Both courts concluded that the conditions necessary for acquisitive prescription of ten years had
been met, and they recognized respondent’s right of ownership.
Dubé J.A. stated:
[TRANSLATION] After noting the requirements of art. 2193 of the Civil Code, the trial judge concluded that respondent’s possession had the characteristics required for prescription, namely that it was “continuous and uninterrupted, peaceable, public, unequivocal, and as proprietor”.
He also clearly concluded that this possession had lasted more than ten (10) years with translatory title (art. 2251 C.C.).
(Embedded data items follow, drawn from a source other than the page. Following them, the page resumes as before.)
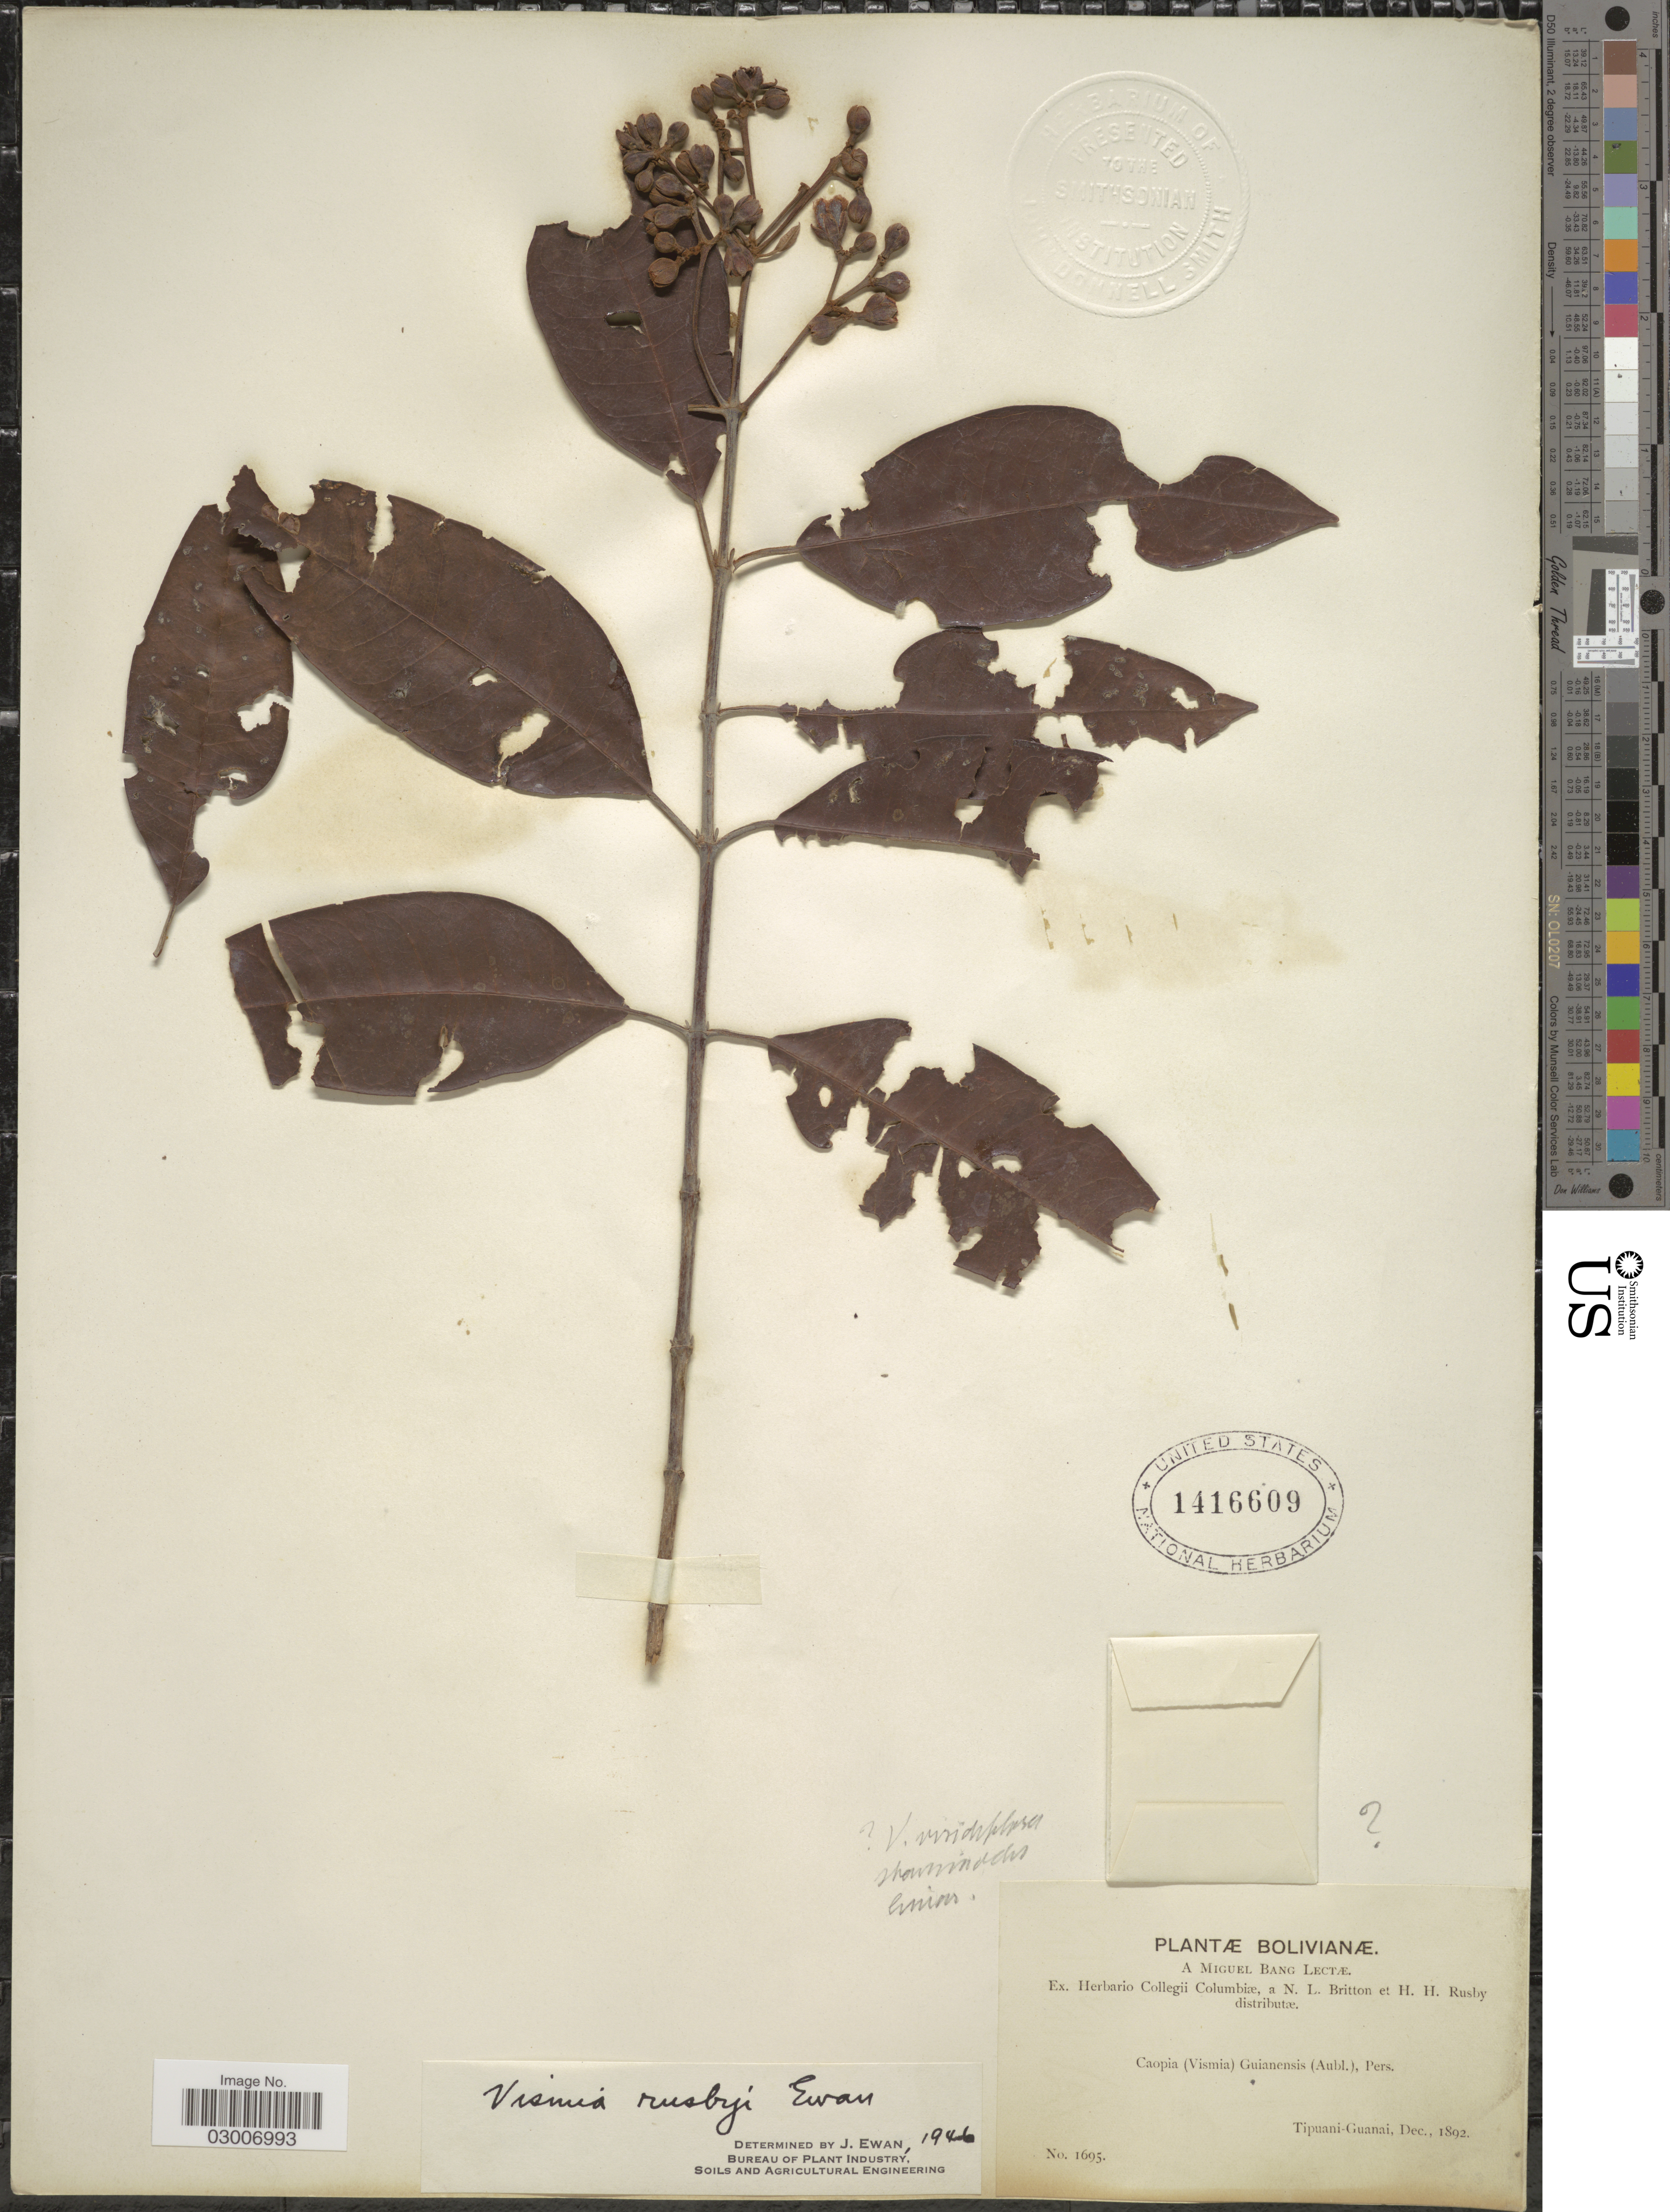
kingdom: Plantae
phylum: Tracheophyta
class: Magnoliopsida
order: Malpighiales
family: Hypericaceae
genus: Vismia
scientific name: Vismia rusbyi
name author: Ewan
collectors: M. Bang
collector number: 1695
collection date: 1892-12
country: Bolivia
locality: Tipuani-Guanai.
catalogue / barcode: US 1416609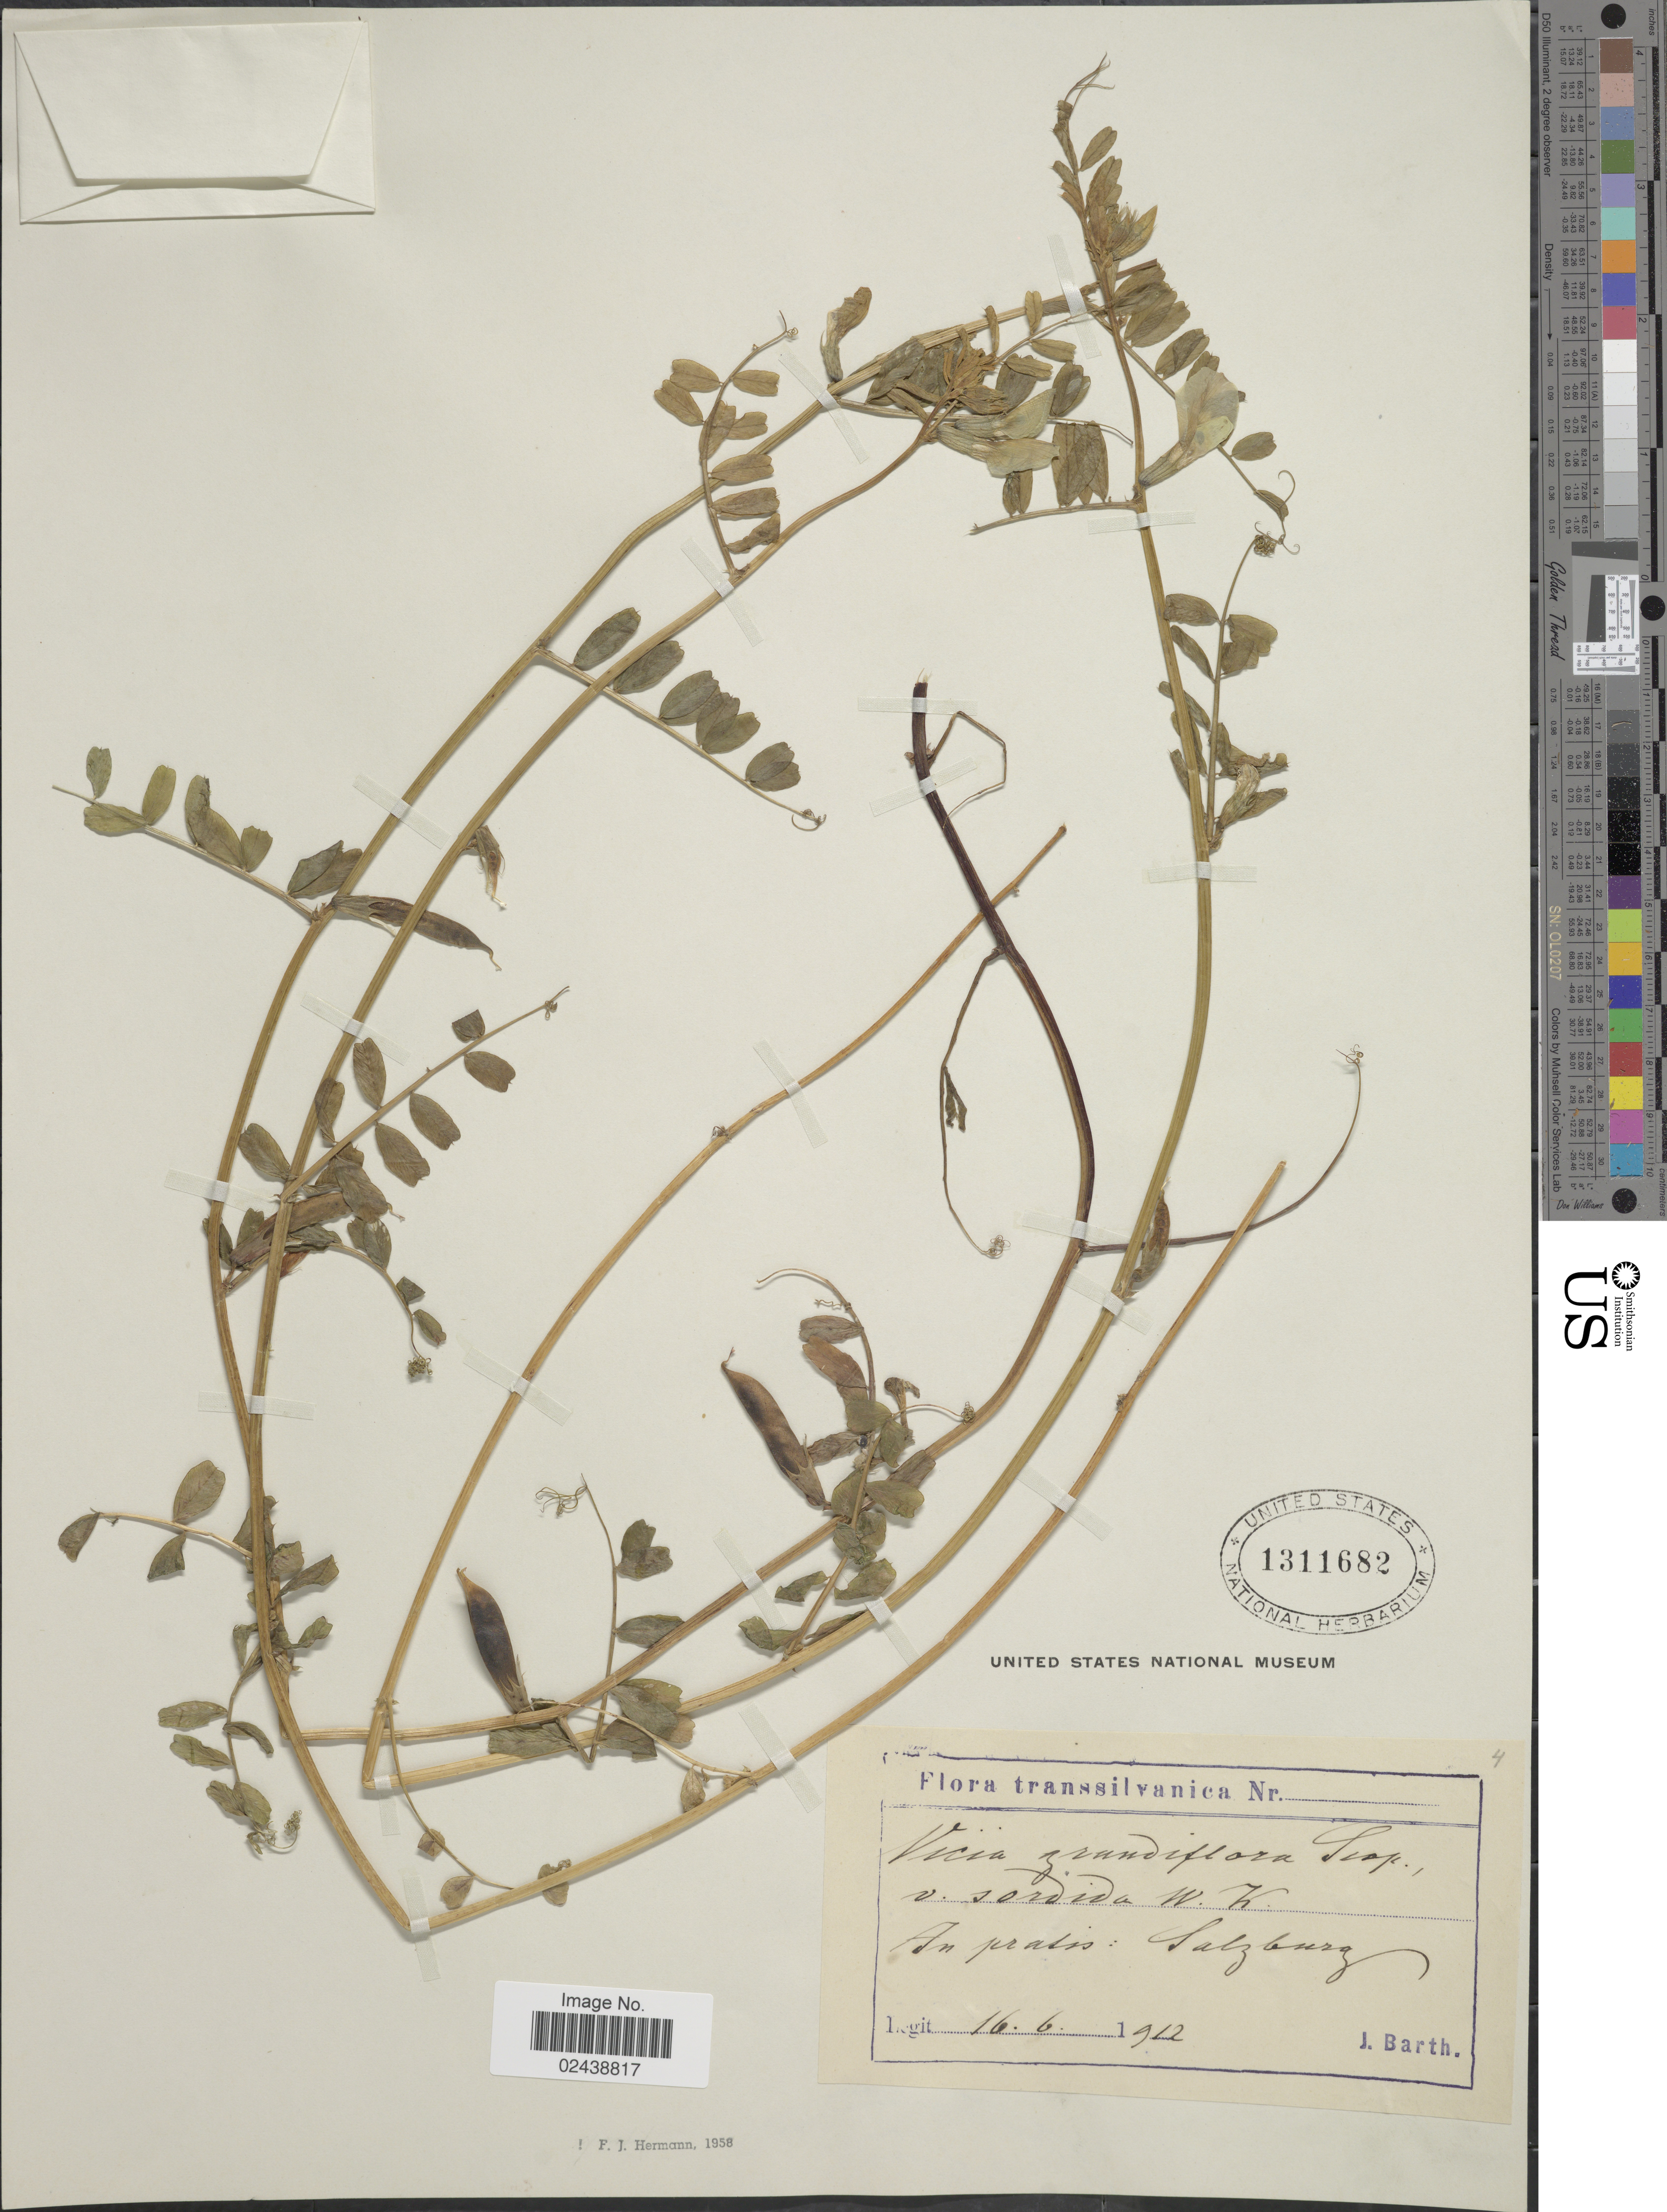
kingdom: Plantae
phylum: Tracheophyta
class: Magnoliopsida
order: Fabales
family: Fabaceae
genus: Vicia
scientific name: Vicia grandiflora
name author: Scop.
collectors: J. Barth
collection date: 1912-06-16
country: Austria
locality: Transsilvanica. In pratis: Salzburg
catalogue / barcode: US 1311682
I think it is clear from the evidence in the record that the respondent has fully complied with the conditions necessary for him to benefit from the ten-year prescription, if his testimony is accepted as true and preferred to appellant’s testimony: this is precisely what the trial judge held, and appellant was not able on appeal to show any manifest error in this conclusion on the facts, which the trial judge was in the best position to make.
In this Court, however, appellant put forward the argument that the ten-year prescription does not assist respondent’s case, as the argument of the latter involves claiming to prescribe beyond the limits of his title. Thus, the measurements of one hundred and fifty feet (150′) by two hundred and twenty-five feet (225′) indicated in the deed give a surface area of thirty‑three thousand seven hundred and fifty square feet (33,750 square feet), whereas respondent is claiming an area of forty-five thousand eight hundred and thirty square feet (45,830 square feet) or an additional area of twelve thousand and eighty square feet (12,080 square feet).
Appellant wrote in his factum:
[TRANSLATION] Respondent is claiming a greater area than is given to him by his title: he lacked a title for the excess portion, namely the parcel of land at issue, and could only rely on the legal prescription, that is by thirty years, as to this excess.
In my opinion appellant is correct, and if respondent is entitled to the ownership of all of the piece of land between Lavoie Lake and the 50′ Road, as to which I express no opinion, it cannot be as a result of the ten-year prescription which is the sole basis of his action.
Mignault, in his treatise Le droit civil canadien, vol. 9, at p. 499, wrote:
[TRANSLATION] I have already said that possession must be in accordance with title. If the possessor has possessed a larger area than his title gives him, he will have no title for the excess portion, and cannot rely on the ten-year prescription as to that portion.
Rodys, Traité de droit civil du Québec, vol. 15, wrote at p. 126:
[TRANSLATION]The holder possesses without title anything that is beyond the limits of the title;
…it is the legal prescription that will be applied to anything beyond the limits of the title (as for example, a larger piece of land), and this is the logical consequence of the general principles: the ten-year prescription is only an exception to the rule, a benefit conferred by the law on persons holding in good faith with translatory title; it is of necessity limited by the extent of the title. This rule has been consistently followed in our courts.
This principle was affirmed by this Court in Chalifour v. Parent in which Taschereau J. wrote for the majority, at p. 231:
[TRANSLATION] There can be, appellant contends, prescription beyond the limits of a title. This is true. The buyer of a specific piece of land may prescribe ownership of a larger area than that conveyed to him by his title: but not by the ten-year prescription. He can only prescribe by thirty years the part not included in his title, the part beyond the limits of his title.
The appeal should be allowed, the judgments of the Court of Appeal and of the Superior Court set aside and the motion of the respondent dismissed with costs throughout.
Appeal allowed with costs.
Solicitors for the appellant: Blanshay, Blanshay, Charbonneau & Eidinger, Montreal.
Solicitors for the respondent: Godard, Bélisle, Collin & Bertrand, Ste-Agathe-des-Monts.